St. Louis, Missouri, is home to the largest Bosnian community in the US — some 70,000 strong — and Cogo said everyone there is pumped for Bosnia's first appearance at a World Cup.

“The whole community is buzzing about this. Shops are full of jerseys, every single Bosnian restaurant or bar will broadcast games, it's definitely something that cannot be avoided in conversations,” Cogo said.

Besides being a soccer fanatic, Cogo is also the author of a guide to Bosnian St. Louis. Many Bosnians in St. Louis are refugees who fled the ethnic violence of the Balkan wars of the 1990s.

But now, Cogo said, the Bosnian national soccer team is a model of unity — unthinkable two decades ago.

“Now we have a very diverse group of young men there: Muslims, Orthodox Christians, Catholics playing together as a unit,” Cogo said. “Now” is the key word. For decades after the war broke apart the country, pitting neighbor against neighbor, a unified and diverse team seemed like a distant dream.

“But this team is showing that regardless of their differences, they are able to work as one unit,” Cogo added.

You can see the spirit of unity through the actions of the co-captain of the team, Zvjezdan Misimović. Misimović is an ethnic Serb who was born in Germany to Bosnian Serb parents. After playing in the Serbian youth leagues, Misimović chose to play for the Bosnian national team.

Cogo will never forget, after a World Cup qualifying match against Lithuania that the Bosnian-Herzegovina team won, it was Misimović who stood in front a crowd of 50,000 fans in Sarajevo as they cheered. 

“He didn’t say anything, but just started a chant that says something like, ‘Who’s not jumping hates Bosnia,’ and he started jumping on the balcony he was on and 50,000 people followed,” Cogo said.

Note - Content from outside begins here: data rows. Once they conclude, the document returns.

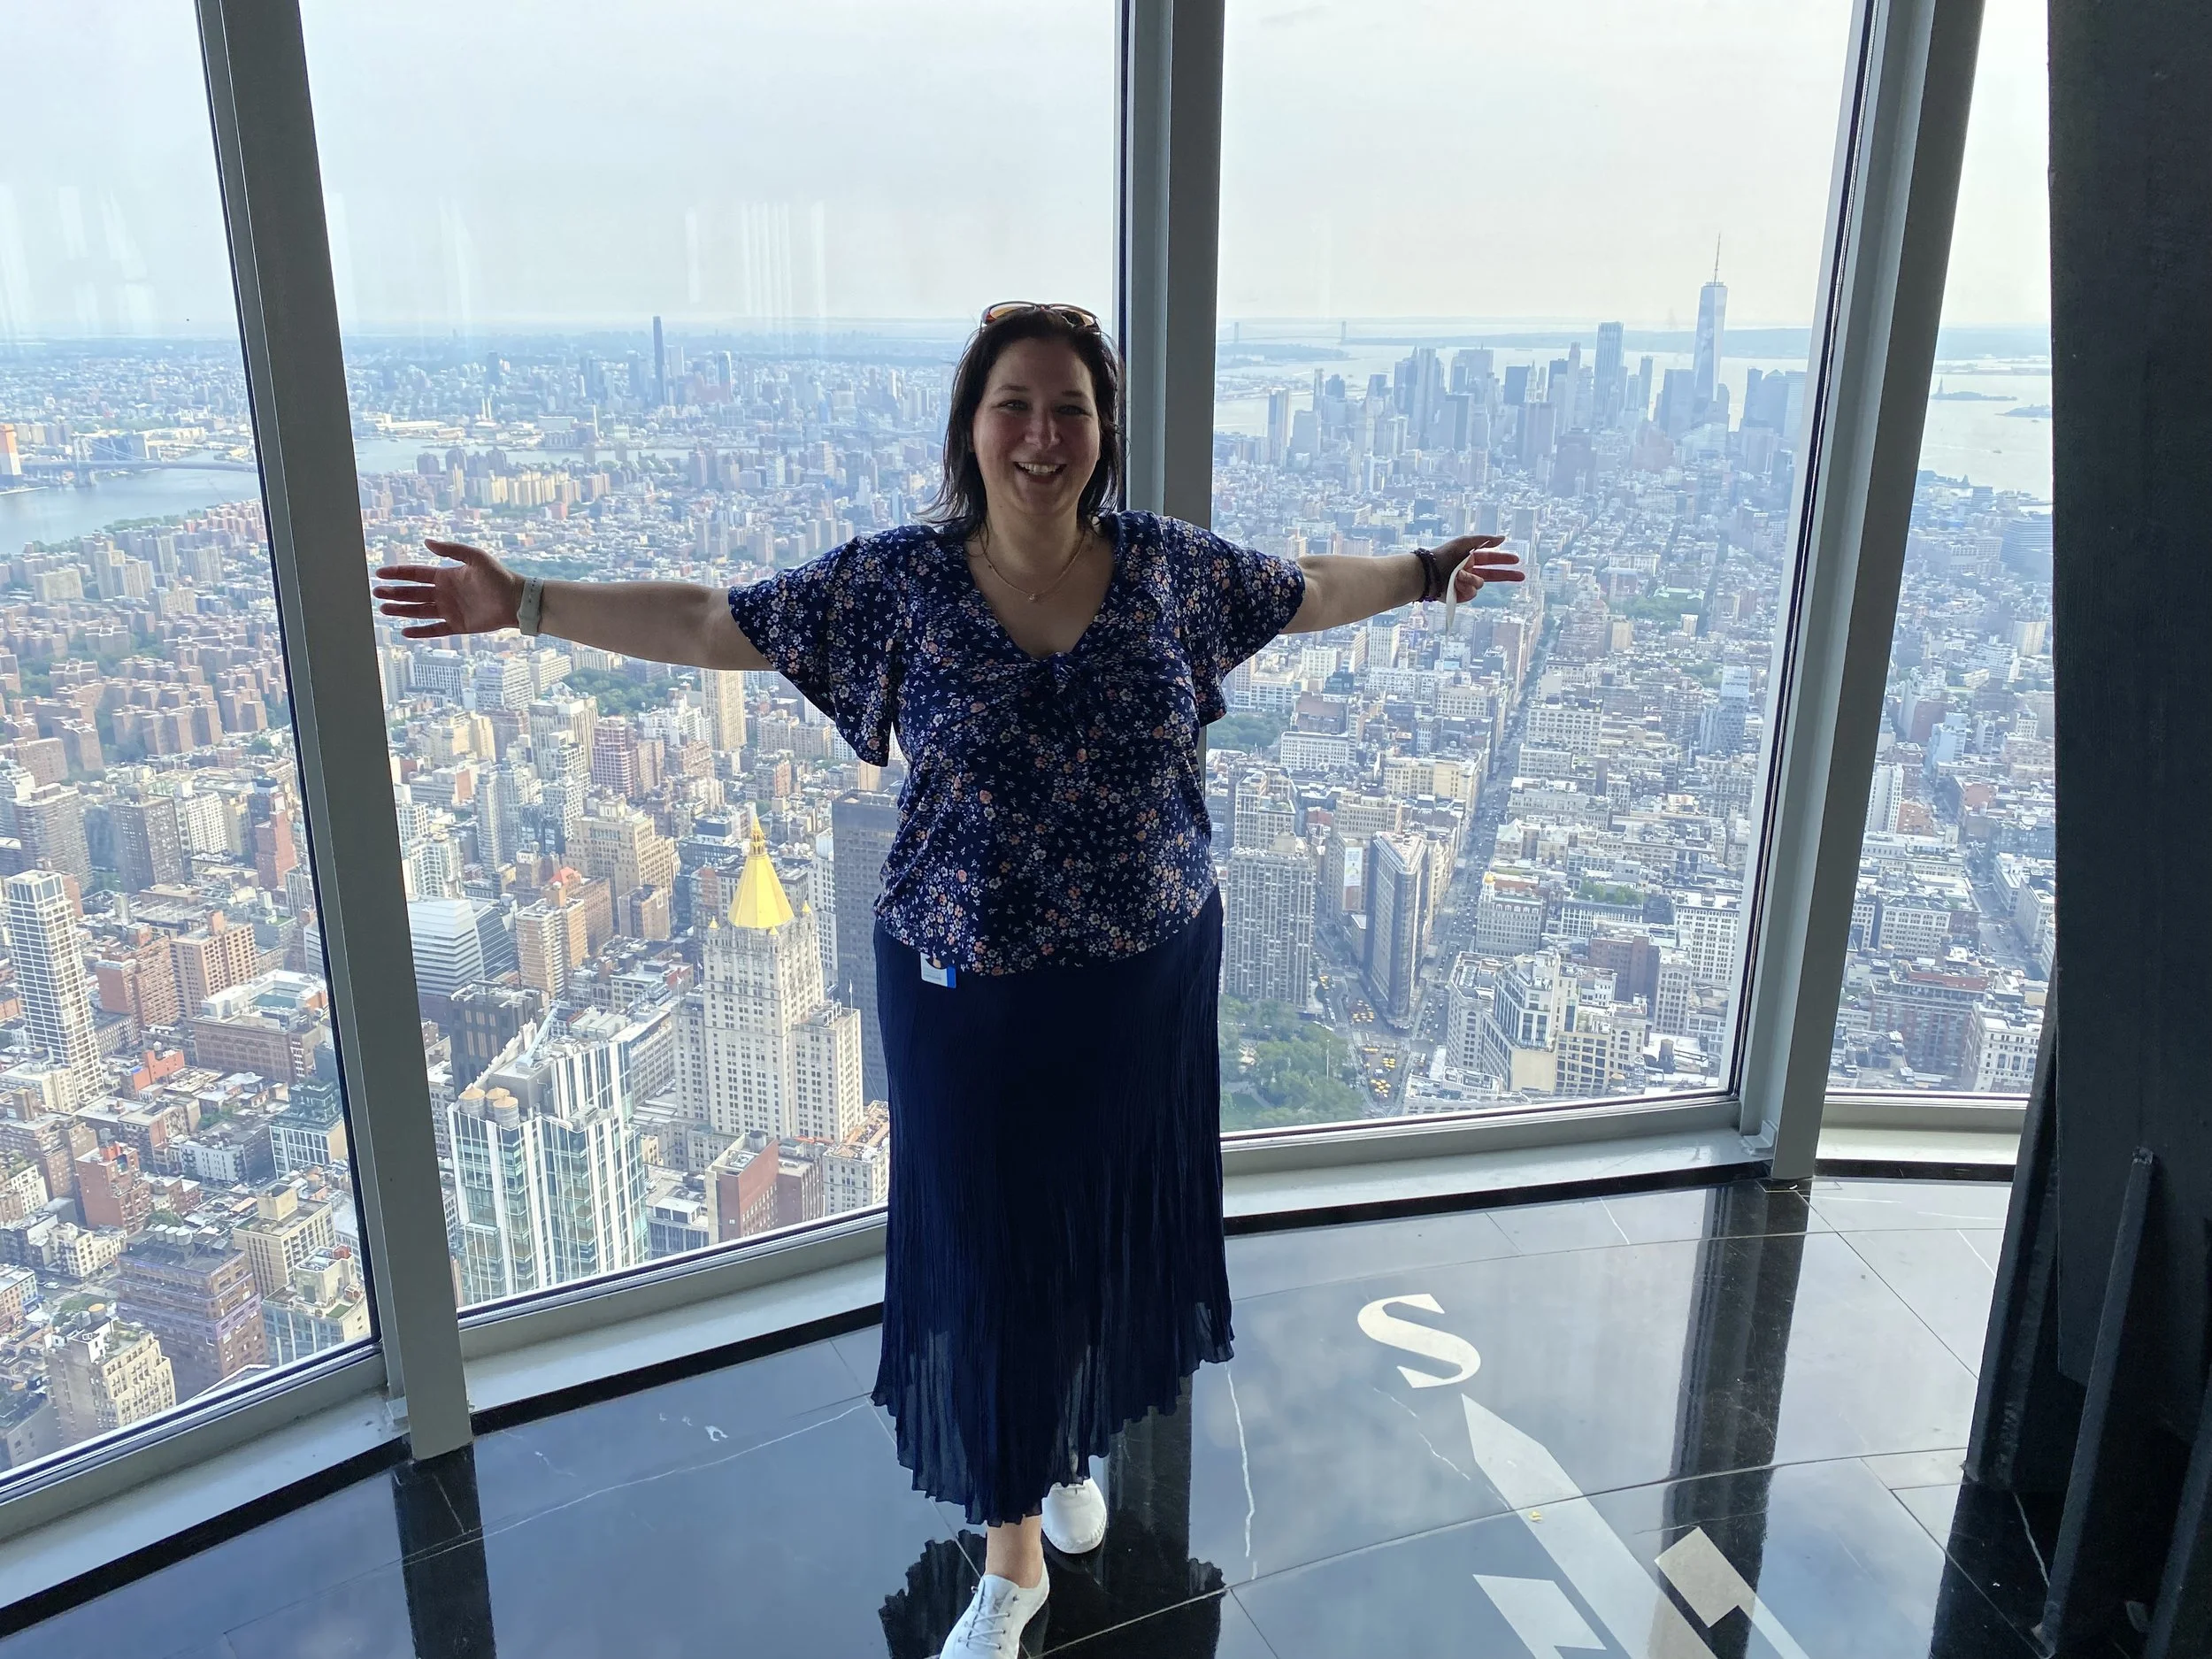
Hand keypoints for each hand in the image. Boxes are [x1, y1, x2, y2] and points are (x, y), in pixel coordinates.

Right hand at [372, 539, 525, 638]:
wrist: (517, 600)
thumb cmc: (499, 576)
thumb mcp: (475, 557)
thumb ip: (451, 550)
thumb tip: (426, 541)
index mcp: (447, 576)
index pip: (417, 574)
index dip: (399, 573)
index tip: (381, 573)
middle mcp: (445, 593)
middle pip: (414, 593)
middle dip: (395, 592)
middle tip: (376, 592)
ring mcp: (450, 610)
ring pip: (420, 611)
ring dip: (402, 610)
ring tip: (384, 609)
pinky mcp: (458, 625)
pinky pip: (435, 629)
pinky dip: (421, 631)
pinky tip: (404, 632)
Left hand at [1433, 534, 1525, 601]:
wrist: (1427, 573)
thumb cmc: (1443, 555)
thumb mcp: (1464, 542)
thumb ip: (1484, 540)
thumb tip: (1503, 538)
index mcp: (1471, 558)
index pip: (1492, 559)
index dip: (1504, 560)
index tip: (1517, 560)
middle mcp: (1470, 571)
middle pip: (1493, 575)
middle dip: (1507, 575)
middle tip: (1522, 576)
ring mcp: (1465, 585)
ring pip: (1480, 584)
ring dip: (1471, 579)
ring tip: (1458, 576)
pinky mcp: (1460, 596)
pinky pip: (1471, 593)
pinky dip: (1464, 588)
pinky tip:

Of course, Misimović is not the only player who exudes Bosnian pride. Striker Edin Džeko was just a child during the war, which lasted from 1992 to 1995. He spent his childhood playing soccer amid shelling and airstrikes in Sarajevo. Those memories might seem distant to the striker today, who plays for Manchester City in the English Premier League, but he hasn’t turned his back on Bosnia.

“He’s involved in the community back in Bosnia, he’s helping out through UNICEF, he’s got his own foundations,” Cogo said. “Even the recent flooding, he was the one that was visiting places while in Bosnia during World Cup preparations.”

Most of the players on the squad were just toddlers during the war. Many left the country as child refugees. Some, like Misimović were even born outside of Bosnia. And many of those who lived abroad and played abroad have had the opportunity to play for other national teams.

“But all of them opted out to play for Bosnia and they are literally showing what unity can do,” Cogo added.

For many Bosnians, this team playing in the World Cup is much more than a soccer tournament.

“It’s almost a healing moment,” said Cogo.